[Dataset entries]

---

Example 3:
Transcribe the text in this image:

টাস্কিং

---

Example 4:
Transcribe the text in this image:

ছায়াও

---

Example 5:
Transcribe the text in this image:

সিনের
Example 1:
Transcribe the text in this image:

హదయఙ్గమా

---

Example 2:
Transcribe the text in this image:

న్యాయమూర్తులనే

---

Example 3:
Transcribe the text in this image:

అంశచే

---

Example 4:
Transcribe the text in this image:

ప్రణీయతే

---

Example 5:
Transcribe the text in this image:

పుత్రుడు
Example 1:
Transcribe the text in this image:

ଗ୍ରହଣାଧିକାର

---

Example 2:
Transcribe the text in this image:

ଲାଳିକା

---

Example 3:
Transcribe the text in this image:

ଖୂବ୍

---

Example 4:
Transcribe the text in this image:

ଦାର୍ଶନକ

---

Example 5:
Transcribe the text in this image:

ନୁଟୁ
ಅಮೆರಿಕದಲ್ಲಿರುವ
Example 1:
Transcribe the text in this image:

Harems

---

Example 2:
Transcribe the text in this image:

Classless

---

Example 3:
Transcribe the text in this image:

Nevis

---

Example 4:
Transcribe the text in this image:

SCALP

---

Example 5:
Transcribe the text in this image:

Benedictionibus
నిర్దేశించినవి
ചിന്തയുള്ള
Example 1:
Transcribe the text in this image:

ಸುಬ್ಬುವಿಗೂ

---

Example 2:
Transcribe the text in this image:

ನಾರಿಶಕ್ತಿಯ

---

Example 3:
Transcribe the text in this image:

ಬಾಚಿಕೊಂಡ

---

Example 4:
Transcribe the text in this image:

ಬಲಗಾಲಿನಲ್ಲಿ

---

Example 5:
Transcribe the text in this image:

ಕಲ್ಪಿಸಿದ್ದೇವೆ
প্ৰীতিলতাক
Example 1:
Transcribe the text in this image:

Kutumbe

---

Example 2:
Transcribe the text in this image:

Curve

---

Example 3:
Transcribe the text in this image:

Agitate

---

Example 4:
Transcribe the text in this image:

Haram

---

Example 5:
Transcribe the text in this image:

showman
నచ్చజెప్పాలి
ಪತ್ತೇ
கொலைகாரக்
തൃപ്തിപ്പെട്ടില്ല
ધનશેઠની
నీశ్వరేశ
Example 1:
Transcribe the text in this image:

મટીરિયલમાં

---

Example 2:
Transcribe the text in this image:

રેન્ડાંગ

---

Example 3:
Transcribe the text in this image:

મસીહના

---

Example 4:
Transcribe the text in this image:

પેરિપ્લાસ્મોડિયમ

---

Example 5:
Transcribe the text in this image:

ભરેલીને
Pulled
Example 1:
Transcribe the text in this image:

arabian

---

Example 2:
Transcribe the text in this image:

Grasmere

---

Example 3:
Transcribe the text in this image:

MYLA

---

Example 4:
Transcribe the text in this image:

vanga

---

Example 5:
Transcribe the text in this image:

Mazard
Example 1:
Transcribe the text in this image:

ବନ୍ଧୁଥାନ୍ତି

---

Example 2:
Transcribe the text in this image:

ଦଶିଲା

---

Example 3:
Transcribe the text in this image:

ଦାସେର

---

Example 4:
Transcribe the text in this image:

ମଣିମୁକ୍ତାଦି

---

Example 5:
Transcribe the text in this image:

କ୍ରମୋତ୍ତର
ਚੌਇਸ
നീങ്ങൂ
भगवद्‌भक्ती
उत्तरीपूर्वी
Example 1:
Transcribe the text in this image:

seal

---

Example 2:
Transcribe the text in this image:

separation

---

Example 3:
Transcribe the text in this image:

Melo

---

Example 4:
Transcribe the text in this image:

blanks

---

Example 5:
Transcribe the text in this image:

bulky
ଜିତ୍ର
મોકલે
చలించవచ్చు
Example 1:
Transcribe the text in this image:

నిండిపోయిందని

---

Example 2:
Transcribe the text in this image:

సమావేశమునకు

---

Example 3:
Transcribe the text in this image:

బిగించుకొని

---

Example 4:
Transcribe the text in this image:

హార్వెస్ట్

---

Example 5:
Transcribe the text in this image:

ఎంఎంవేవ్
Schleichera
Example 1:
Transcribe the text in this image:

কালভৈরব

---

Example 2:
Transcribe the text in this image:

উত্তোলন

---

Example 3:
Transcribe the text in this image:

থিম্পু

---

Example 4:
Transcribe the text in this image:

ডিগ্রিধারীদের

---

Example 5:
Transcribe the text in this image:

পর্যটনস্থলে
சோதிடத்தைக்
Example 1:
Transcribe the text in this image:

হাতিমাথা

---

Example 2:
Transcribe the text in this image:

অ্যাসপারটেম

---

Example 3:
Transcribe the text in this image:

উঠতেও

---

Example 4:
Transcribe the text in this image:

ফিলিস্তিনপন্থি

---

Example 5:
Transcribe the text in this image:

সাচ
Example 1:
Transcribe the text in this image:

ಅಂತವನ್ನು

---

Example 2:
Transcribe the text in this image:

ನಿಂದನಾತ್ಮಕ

■ **SET PROBLEM**:
Change every "Transcribe" in the listing above to "Copy out", keeping everything else the same.

■ **OUTPUT FOR THIS TASK**:
---

Example 3:
Copy out the text in this image:

টাস্কিং

---

Example 4:
Copy out the text in this image:

ছায়াও

---

Example 5:
Copy out the text in this image:

সিনের
Example 1:
Copy out the text in this image:

హదయఙ్గమా

---

Example 2:
Copy out the text in this image:

న్యాయమూర్తులనే

---

Example 3:
Copy out the text in this image:

అంశచే

---

Example 4:
Copy out the text in this image:

ప్రణీయతే

---

Example 5:
Copy out the text in this image:

పుత్రుడు
Example 1:
Copy out the text in this image:

ଗ୍ରହଣାଧିକାର

---

Example 2:
Copy out the text in this image:

ଲାଳିକା

---

Example 3:
Copy out the text in this image:

ଖୂବ୍

---

Example 4:
Copy out the text in this image:

ଦାର୍ଶନକ

---

Example 5:
Copy out the text in this image:

ନୁଟୁ
ಅಮೆರಿಕದಲ್ಲಿರುವ
Example 1:
Copy out the text in this image:

Harems

---

Example 2:
Copy out the text in this image:

Classless

---

Example 3:
Copy out the text in this image:

Nevis

---

Example 4:
Copy out the text in this image:

SCALP

---

Example 5:
Copy out the text in this image:

Benedictionibus
నిర్దేశించినవి
ചിന്തയുള്ള
Example 1:
Copy out the text in this image:

ಸುಬ್ಬುವಿಗೂ

---

Example 2:
Copy out the text in this image:

ನಾರಿಶಕ್ತಿಯ

---

Example 3:
Copy out the text in this image:

ಬಾಚಿಕೊಂಡ

---

Example 4:
Copy out the text in this image:

ಬಲಗಾಲಿನಲ್ಲಿ

---

Example 5:
Copy out the text in this image:

ಕಲ್ಪಿಸಿದ್ದೇವೆ
প্ৰীতিলতাক
Example 1:
Copy out the text in this image:

Kutumbe

---

Example 2:
Copy out the text in this image:

Curve

---

Example 3:
Copy out the text in this image:

Agitate

---

Example 4:
Copy out the text in this image:

Haram

---

Example 5:
Copy out the text in this image:

showman
నచ్చజెప్పాలి
ಪತ್ತೇ
கொலைகாரக்
തൃപ്തിപ്പെട്ടില്ല
ધનશેઠની
నీశ్వరేశ
Example 1:
Copy out the text in this image:

મટીરિયલમાં

---

Example 2:
Copy out the text in this image:

રેન્ડાંગ

---

Example 3:
Copy out the text in this image:

મસીહના

---

Example 4:
Copy out the text in this image:

પેરિપ્લાસ્મોડિયમ

---

Example 5:
Copy out the text in this image:

ભરેલીને
Pulled
Example 1:
Copy out the text in this image:

arabian

---

Example 2:
Copy out the text in this image:

Grasmere

---

Example 3:
Copy out the text in this image:

MYLA

---

Example 4:
Copy out the text in this image:

vanga

---

Example 5:
Copy out the text in this image:

Mazard
Example 1:
Copy out the text in this image:

ବନ୍ଧୁଥାନ୍ତି

---

Example 2:
Copy out the text in this image:

ଦଶିଲା

---

Example 3:
Copy out the text in this image:

ଦାସେର

---

Example 4:
Copy out the text in this image:

ମଣିମୁକ୍ତାଦି

---

Example 5:
Copy out the text in this image:

କ୍ରମୋତ୍ତର
ਚੌਇਸ
നീങ്ങൂ
भगवद्‌भक्ती
उत्तरीपूर्वी
Example 1:
Copy out the text in this image:

seal

---

Example 2:
Copy out the text in this image:

separation

---

Example 3:
Copy out the text in this image:

Melo

---

Example 4:
Copy out the text in this image:

blanks

---

Example 5:
Copy out the text in this image:

bulky
ଜିତ୍ର
મોકલે
చలించవచ్చు
Example 1:
Copy out the text in this image:

నిండిపోయిందని

---

Example 2:
Copy out the text in this image:

సమావేశమునకు

---

Example 3:
Copy out the text in this image:

బిగించుకొని

---

Example 4:
Copy out the text in this image:

హార్వెస్ట్

---

Example 5:
Copy out the text in this image:

ఎంఎంవేవ్
Schleichera
Example 1:
Copy out the text in this image:

কালভৈরব

---

Example 2:
Copy out the text in this image:

উত্তোলন

---

Example 3:
Copy out the text in this image:

থিম্পু

---

Example 4:
Copy out the text in this image:

ডিগ্রিধারীদের

---

Example 5:
Copy out the text in this image:

পর্যটনস্থলে
சோதிடத்தைக்
Example 1:
Copy out the text in this image:

হাতিমাথা

---

Example 2:
Copy out the text in this image:

অ্যাসপারটেম

---

Example 3:
Copy out the text in this image:

উঠতেও

---

Example 4:
Copy out the text in this image:

ফিলিস্তিনপন্থি

---

Example 5:
Copy out the text in this image:

সাচ
Example 1:
Copy out the text in this image:

ಅಂತವನ್ನು

---

Example 2:
Copy out the text in this image:

ನಿಂದನಾತ್ಮಕ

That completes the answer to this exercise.